CHFM-FM
- Calgary, Alberta; Canada;
- Broadcast area: Calgary Metropolitan Region
- Frequency: 95.9 MHz
- Branding: Star 95.9

Programming
- Format: Adult contemporary

Ownership
- Owner: Rogers Radio; (Rogers Media, Inc.);
- Sister stations: CJAQ-FM, CKAL-DT, CJCO-DT

History
- First air date: 1962
- Call sign meaning: Calgary High Fidelity Music

Technical information
- Class: C
- ERP: 48,000 watts average 100,000 watts peak
- HAAT: 160 metres (520 ft)
- Repeater: CHFM-FM-1 99.3 Banff;

Links
- Webcast: Listen Live
- Website: star959.ca

= CHFM-FM =

Radio station in Calgary

CHFM-FM (95.9 MHz Star 95.9) is a Canadian radio station broadcasting in Calgary, Alberta. Owned by Rogers Radio, a division of Rogers Sports & Media, the station broadcasts an adult contemporary format. CHFM's studios are located on 7th Avenue Southwest in Downtown Calgary, while its transmitter is located on Patina Hill Drive Southwest in West Calgary.

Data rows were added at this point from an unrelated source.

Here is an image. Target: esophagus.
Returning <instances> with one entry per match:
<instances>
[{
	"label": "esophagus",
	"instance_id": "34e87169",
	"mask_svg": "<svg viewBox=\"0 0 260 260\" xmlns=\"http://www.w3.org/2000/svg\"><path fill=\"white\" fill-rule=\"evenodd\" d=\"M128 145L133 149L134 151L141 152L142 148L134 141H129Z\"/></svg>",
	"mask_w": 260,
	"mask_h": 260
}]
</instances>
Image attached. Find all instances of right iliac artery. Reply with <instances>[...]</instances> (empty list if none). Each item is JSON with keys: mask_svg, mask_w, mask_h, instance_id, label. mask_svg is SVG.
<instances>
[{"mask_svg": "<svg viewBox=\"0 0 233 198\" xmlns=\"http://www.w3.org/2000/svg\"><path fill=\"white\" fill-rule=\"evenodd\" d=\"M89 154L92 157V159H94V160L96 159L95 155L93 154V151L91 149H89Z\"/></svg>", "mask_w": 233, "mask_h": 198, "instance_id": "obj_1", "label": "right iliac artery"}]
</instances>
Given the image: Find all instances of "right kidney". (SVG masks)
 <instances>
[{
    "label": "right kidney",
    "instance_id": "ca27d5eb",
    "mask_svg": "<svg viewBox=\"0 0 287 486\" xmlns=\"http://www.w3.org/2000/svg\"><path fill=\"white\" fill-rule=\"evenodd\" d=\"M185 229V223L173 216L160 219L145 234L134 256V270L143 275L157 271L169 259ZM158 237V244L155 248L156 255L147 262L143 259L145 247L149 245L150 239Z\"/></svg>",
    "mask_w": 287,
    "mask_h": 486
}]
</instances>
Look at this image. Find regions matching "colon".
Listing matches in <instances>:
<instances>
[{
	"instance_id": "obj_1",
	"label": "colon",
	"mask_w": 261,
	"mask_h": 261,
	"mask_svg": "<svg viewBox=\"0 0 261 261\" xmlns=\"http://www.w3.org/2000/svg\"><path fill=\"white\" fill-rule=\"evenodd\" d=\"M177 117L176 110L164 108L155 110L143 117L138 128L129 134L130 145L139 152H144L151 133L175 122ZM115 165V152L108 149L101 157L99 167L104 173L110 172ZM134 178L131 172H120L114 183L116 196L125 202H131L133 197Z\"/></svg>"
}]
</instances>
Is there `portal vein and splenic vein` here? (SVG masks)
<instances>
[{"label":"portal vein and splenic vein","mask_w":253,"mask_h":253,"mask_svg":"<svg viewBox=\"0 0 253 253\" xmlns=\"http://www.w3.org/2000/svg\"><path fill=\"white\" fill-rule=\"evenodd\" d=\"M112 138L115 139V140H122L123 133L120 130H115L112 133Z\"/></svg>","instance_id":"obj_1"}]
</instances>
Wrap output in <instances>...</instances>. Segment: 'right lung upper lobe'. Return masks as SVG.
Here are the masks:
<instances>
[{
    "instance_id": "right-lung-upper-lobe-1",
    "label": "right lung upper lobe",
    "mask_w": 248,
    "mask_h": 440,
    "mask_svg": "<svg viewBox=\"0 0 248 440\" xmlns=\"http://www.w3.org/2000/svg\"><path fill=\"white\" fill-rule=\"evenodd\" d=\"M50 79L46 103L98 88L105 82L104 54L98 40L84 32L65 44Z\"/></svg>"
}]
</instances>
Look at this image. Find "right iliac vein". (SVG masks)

As of Winter 2020, CHFM is the 4th-most-listened-to radio station in the Calgary market according to a PPM data report released by Numeris.

==History==
CHFM was Calgary's first FM radio station when it signed on the air in 1962, as a beautiful music/easy listening station. Moffat Communications (owners of the top-40 CKXL in Calgary) purchased the station in 1972. The station would move to a soft rock/adult contemporary format in the early-1980s as FM96. Personalities at the station during this time included Kevin Nelson (son of long time 1050 CHUM morning personality Jay Nelson), Cal Walker, Paul Boucher, Colleen Troy, Marilyn Denis, Chris Coburn and Gerry Forbes.

In August 1992, Moffat Communications sold CHFM to Rogers Broadcasting as part of the company's divesture of it’s radio division. In December 1992, the station rebranded as Lite 96 CHFM, becoming one of the most popular stations in Calgary. Don Stevens, Joanne Johnson and Jamie (The Coach) Herbison became the morning show hosts in March 1993. Other personalities included Dan Willmott, Charlee Morgan, Darren Robson and Bruce Ritchie. During the 1990s, other programs heard on CHFM included “Sex, Lives and Audiotape”, hosted by Rhona Raskin and “Lovers and Other Strangers”, hosted by Don Jackson of sister station CHFI-FM, in syndication.

CHFM would become Lite 95.9 in 2011 with a slight format change to Hot AC, away from their long running soft music tradition.

The station rebranded as Kiss 95.9 on December 26, 2013. In December 2017, the station returned to AC and rebranded using its call letters, with branding modelled after sister station CHFI in Toronto.

In February 2022, the station rebranded as Star 95.9 and introduced a new on-air lineup.